Recorded data
Start of Block

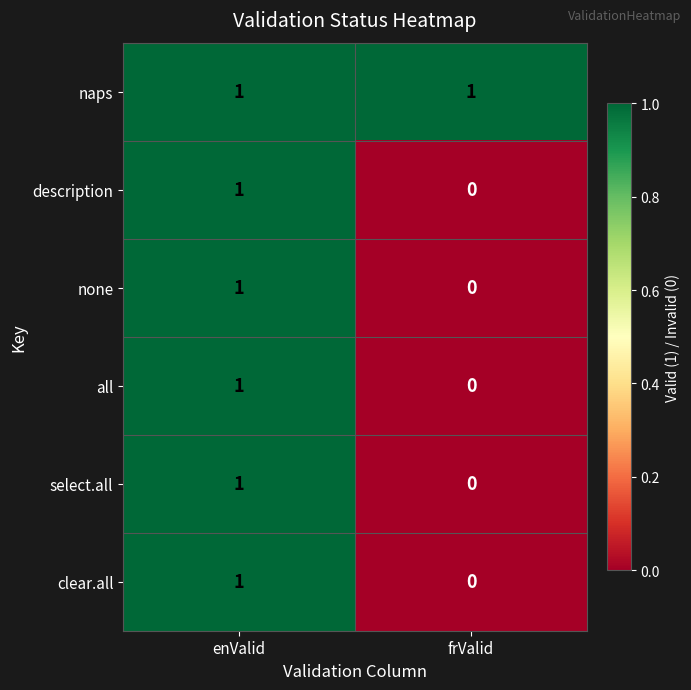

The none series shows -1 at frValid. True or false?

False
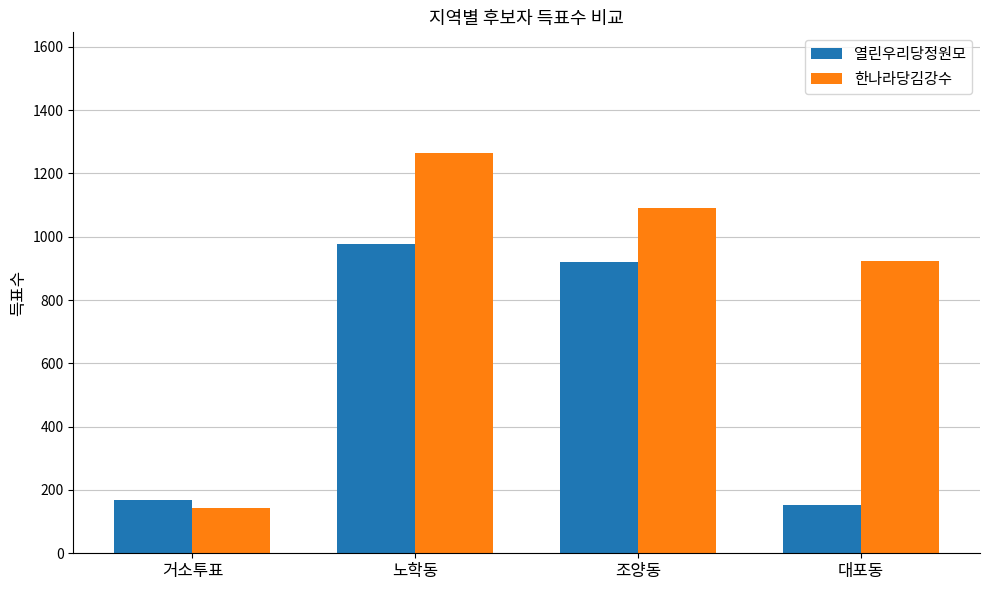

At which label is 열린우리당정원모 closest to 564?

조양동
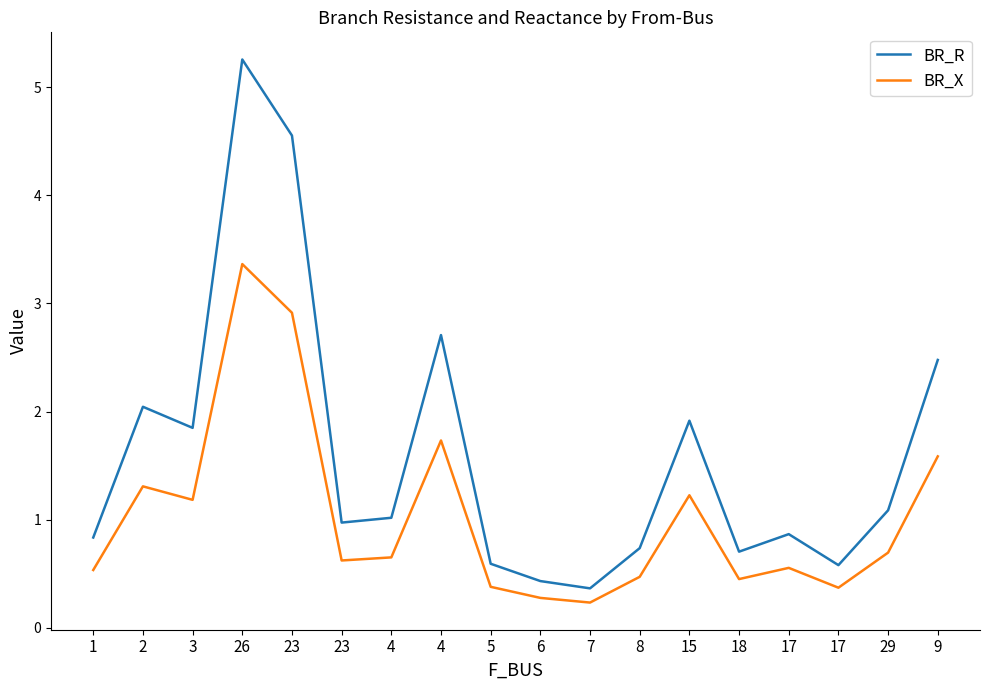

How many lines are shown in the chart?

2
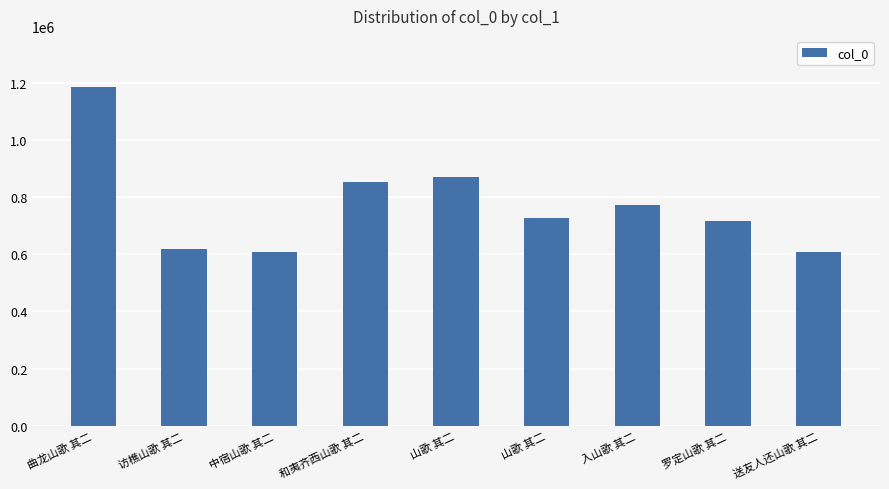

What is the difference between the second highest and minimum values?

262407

End of Block
Start of Block

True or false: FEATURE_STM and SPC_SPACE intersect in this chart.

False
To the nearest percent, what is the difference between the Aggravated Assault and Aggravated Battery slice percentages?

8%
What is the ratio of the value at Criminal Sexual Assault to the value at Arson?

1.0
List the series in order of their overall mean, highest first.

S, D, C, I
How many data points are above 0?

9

End of Block
Start of Block

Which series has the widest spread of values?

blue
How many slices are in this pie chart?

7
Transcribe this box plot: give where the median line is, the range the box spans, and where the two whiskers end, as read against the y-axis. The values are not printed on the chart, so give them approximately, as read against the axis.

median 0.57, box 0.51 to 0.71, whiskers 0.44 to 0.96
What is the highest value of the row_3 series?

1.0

End of Block

_Work item:_ Find every line in the rows that contains the string "True", matching case, and copy each of those lines.

_Response:_
The none series shows -1 at frValid. True or false?
True or false: FEATURE_STM and SPC_SPACE intersect in this chart.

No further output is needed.